Scan the records and identify every line in which the string "used" occurs, then return those lines.
══════════════════════════════
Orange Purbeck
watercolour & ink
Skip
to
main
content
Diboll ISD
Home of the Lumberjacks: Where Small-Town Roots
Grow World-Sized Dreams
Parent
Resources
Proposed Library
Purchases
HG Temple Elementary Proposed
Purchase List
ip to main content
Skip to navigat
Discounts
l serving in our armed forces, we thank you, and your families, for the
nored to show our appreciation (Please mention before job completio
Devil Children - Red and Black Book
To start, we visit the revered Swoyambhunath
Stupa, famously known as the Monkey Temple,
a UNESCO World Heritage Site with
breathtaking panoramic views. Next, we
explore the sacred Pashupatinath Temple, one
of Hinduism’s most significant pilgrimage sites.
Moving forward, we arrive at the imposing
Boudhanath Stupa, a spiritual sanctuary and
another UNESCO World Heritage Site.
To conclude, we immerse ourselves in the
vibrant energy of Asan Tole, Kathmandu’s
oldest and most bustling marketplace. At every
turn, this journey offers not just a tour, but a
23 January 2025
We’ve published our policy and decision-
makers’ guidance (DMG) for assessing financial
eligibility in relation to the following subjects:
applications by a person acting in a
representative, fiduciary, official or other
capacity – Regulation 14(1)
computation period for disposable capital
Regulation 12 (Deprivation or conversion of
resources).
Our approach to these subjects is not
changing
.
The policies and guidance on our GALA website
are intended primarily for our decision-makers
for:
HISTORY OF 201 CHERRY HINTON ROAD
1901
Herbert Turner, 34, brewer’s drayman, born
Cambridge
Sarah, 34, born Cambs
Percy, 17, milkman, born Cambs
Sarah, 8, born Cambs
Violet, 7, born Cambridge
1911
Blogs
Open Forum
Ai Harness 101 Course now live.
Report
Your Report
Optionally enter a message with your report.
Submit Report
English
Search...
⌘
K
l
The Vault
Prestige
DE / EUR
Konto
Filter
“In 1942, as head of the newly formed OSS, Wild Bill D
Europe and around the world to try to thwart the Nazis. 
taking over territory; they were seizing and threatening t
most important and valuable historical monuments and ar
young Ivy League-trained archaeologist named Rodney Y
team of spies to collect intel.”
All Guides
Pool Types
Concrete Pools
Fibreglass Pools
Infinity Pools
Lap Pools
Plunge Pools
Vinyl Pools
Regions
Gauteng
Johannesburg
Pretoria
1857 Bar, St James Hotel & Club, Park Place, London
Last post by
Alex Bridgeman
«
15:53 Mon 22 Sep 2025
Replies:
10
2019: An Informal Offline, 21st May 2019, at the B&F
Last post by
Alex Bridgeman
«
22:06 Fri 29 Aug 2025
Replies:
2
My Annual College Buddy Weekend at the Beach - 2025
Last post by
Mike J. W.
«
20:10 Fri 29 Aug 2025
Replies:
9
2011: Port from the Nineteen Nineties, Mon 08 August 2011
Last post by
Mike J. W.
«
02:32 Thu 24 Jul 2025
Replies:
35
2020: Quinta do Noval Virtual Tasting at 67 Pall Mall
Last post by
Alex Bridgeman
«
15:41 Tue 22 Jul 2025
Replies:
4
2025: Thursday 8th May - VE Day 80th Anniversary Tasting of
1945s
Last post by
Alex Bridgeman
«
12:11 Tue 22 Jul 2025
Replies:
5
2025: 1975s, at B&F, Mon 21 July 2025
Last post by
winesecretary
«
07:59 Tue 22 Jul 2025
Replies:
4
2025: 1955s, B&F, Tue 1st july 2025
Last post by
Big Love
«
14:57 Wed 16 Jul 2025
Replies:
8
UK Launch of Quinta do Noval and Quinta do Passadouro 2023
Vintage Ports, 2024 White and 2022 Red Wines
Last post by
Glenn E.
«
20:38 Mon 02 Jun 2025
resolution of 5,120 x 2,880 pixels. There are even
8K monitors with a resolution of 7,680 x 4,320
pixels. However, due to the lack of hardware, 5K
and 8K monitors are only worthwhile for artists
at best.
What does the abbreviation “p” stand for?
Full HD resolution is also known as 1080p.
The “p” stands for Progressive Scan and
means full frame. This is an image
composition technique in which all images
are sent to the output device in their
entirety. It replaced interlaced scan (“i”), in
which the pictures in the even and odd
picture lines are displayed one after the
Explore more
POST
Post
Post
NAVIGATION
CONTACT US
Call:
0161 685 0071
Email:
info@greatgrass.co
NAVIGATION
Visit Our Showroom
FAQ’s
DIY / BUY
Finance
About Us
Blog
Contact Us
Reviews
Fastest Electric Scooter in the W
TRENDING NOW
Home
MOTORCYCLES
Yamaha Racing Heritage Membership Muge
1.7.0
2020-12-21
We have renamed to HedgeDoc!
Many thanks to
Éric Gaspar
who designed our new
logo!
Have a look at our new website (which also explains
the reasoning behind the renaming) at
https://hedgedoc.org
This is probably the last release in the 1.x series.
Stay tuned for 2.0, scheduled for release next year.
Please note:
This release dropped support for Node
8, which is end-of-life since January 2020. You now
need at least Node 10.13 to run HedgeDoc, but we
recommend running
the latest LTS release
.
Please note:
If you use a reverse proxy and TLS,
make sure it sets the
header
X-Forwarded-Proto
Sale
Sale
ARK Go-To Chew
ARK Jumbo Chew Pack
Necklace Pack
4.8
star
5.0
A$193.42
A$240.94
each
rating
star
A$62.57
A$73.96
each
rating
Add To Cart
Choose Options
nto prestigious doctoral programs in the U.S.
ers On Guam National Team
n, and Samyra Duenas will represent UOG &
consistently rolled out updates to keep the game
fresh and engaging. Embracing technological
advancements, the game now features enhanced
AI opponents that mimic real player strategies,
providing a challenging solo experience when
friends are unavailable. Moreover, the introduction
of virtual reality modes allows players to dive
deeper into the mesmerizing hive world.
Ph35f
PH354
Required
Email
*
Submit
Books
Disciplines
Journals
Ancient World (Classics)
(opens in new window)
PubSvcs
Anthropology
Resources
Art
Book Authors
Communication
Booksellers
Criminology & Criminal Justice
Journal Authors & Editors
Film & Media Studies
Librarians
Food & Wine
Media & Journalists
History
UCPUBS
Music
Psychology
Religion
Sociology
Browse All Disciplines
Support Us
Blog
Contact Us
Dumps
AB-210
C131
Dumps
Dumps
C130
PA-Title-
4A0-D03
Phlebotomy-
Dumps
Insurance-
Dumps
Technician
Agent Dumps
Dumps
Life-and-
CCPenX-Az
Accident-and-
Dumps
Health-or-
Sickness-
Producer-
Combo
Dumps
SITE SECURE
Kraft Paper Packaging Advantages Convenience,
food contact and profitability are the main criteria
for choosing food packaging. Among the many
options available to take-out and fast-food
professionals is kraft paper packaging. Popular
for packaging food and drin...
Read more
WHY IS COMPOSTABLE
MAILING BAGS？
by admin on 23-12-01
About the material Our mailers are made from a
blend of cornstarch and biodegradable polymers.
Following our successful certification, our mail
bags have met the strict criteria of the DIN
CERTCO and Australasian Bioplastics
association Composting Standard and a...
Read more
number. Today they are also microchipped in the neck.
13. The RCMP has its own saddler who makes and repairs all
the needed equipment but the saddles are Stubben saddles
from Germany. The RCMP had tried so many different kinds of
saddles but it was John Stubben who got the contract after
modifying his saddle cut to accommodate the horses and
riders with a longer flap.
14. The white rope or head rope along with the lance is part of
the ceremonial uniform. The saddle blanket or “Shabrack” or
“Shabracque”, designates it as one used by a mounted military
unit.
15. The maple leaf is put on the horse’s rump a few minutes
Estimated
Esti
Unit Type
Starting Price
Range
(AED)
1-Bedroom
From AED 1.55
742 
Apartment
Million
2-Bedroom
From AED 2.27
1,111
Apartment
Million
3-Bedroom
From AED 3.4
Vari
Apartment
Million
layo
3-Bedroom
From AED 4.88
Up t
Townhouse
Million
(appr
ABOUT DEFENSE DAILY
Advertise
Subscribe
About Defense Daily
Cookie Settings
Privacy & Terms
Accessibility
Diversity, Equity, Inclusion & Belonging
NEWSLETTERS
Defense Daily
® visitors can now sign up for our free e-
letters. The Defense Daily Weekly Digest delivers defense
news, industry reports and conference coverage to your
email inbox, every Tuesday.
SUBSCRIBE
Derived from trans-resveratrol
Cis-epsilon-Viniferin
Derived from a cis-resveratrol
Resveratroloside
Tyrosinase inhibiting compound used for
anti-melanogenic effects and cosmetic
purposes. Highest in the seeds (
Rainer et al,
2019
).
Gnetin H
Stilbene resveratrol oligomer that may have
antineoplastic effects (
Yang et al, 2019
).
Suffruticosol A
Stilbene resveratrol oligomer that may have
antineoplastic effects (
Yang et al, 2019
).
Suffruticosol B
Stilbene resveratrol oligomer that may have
══════════════════════════════
● Answer to this problem
“Shabracque”, designates it as one used by a mounted military
Tyrosinase inhibiting compound used for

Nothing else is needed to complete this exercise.